Bono, The Edge to write music, lyrics
The first official announcement of the “Spider-Man” musical has confirmed the show’s February 2010 opening at Broadway’s Hilton Theater — although at this point, one of the only bits of news revealed about the much-discussed project is the fact that the tuner has a subtitle.
“Spider-Man, Turn Off the Dark” begins previews Jan. 16 ahead of a Feb. 18 opening, a minor delay from the late 2009 start date many legiters expected.
No casting has been confirmed, although Evan Rachel Wood has talked up her role in the project. No deals are in place, but many legiters anticipate Wood will play Spidey’s love interest Mary Jane Watson opposite Jim Sturgess as Peter Parker.

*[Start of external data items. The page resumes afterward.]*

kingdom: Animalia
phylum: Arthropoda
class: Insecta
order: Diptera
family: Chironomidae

A massive, megabudget production helmed by Julie Taymor (“The Lion King”) with music and lyrics by Bono and the Edge (both of the band U2), “Spider-Man” reps the first foray into legit both for Sony Pictures Entertainment, the studio behind the blockbuster trilogy of pics, and Marvel Entertainment, the company whose line of comic books launched Spidey.

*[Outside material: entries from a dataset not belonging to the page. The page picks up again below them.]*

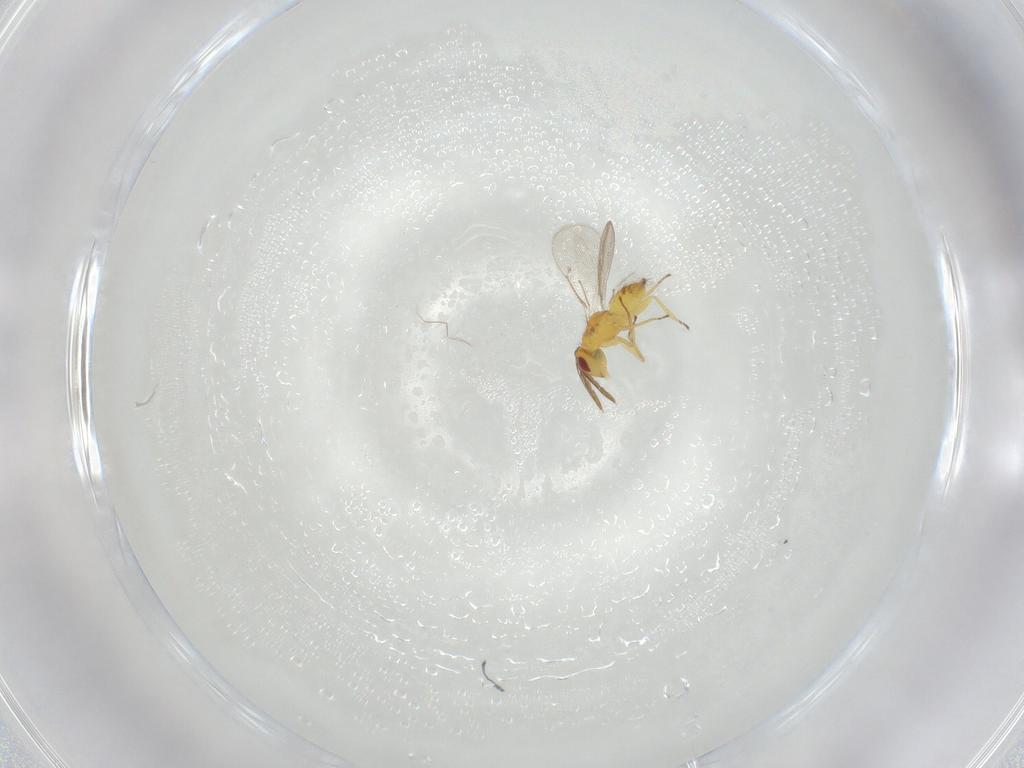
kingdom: Animalia
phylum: Arthropoda
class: Insecta
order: Hymenoptera
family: Eulophidae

Scenic design for “Spider-Man” is by George Tsypin, the prolific opera designer whose first Rialto outing, the set for “The Little Mermaid,” had its share of detractors among legiters. Also a sculptor and architect, Tsypin has previously worked with Taymor on opera productions of “The Magic Flute” and “Grendel,” among others.
Also on the creative team are lighting designer Donald Holder (“Lion King”), sound designer Jonathan Deans (“Young Frankenstein,” “Fosse”) and costumer Eiko Ishioka (“M. Butterfly”), who picked up an Oscar for outfitting 1992 pic “Bram Stoker’s Dracula.” Daniel Ezralow (“Across the Universe,” “The Green Bird”) choreographs.

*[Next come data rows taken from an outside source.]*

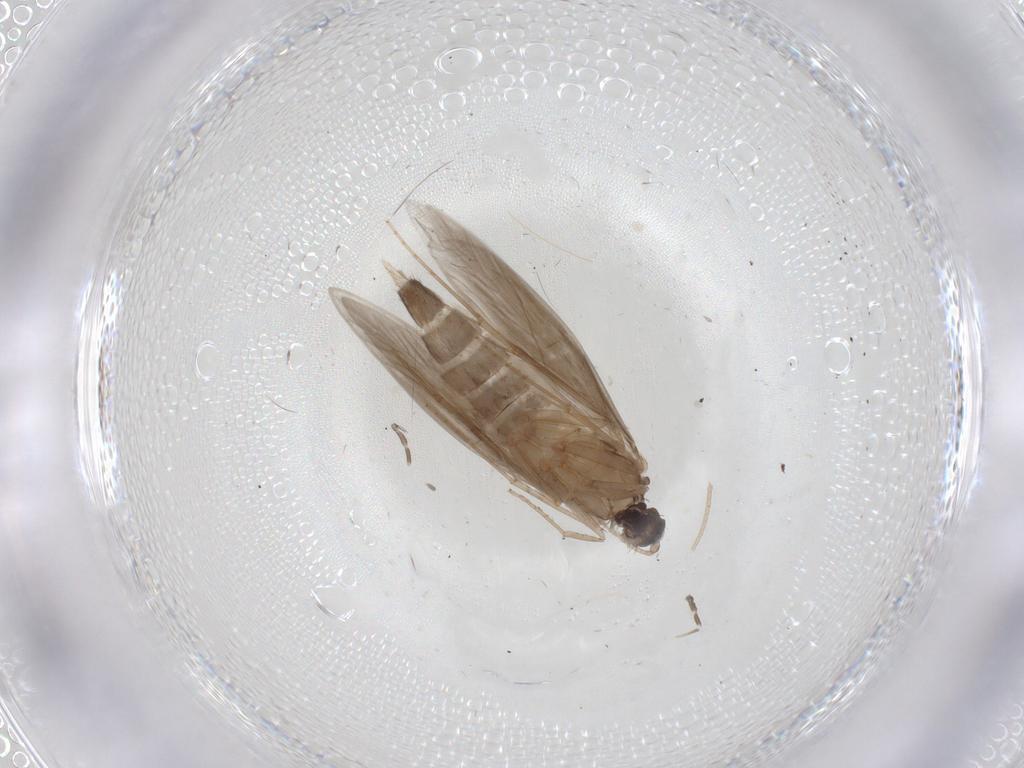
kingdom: Animalia
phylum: Arthropoda
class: Insecta
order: Trichoptera
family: Hydroptilidae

Taymor, for whom “Spider-Man” is the first Broadway outing since “The Green Bird” in 2000, co-writes the book with Glen Berger, whose 2001 play “Underneath the Lintel” ran for more than a year Off Broadway. Score for the musical is the first Rialto output for Bono and the Edge.
Based on the Marvel comics property, the plot of “Spider-Man” remains sketchy outside of the fact that the show will retell the superhero’s origin story, about a nerdy teen bitten by a radioactive spider. Storyline is said to include mythical elements not seen in the Sam Raimi pics, the first of which was released in 2002.
Capitalization costs for the production remain unconfirmed, although the tuner is said to come in north of $35 million.
Hello Entertainment/David Garfinkle, Martin McCallum, Marvel Entertainment/David Maisel, Sony Pictures Entertainment and Jeremiah Harris produce in association with Omneity Entertainment/Richard Weinberg, the Mayerson/Gould/Hauser/Tysoe Group, Patricia Lambrecht and Jam Theatricals/S2BN Entertainment.
Wood and Sturgess co-starred in Taymor’s 2007 pic “Across the Universe,” a musical that drew its song list from the Beatles catalog.
Although superhero tales are now fodder for Hollywood, they’re far rarer onstage. Charles Strouse’s Superman musical, “It’s a Bird… It’s a Plane… It’s Superman” ran only a few months in 1966, and gestating musicals about Batman and Captain America never made it to the boards.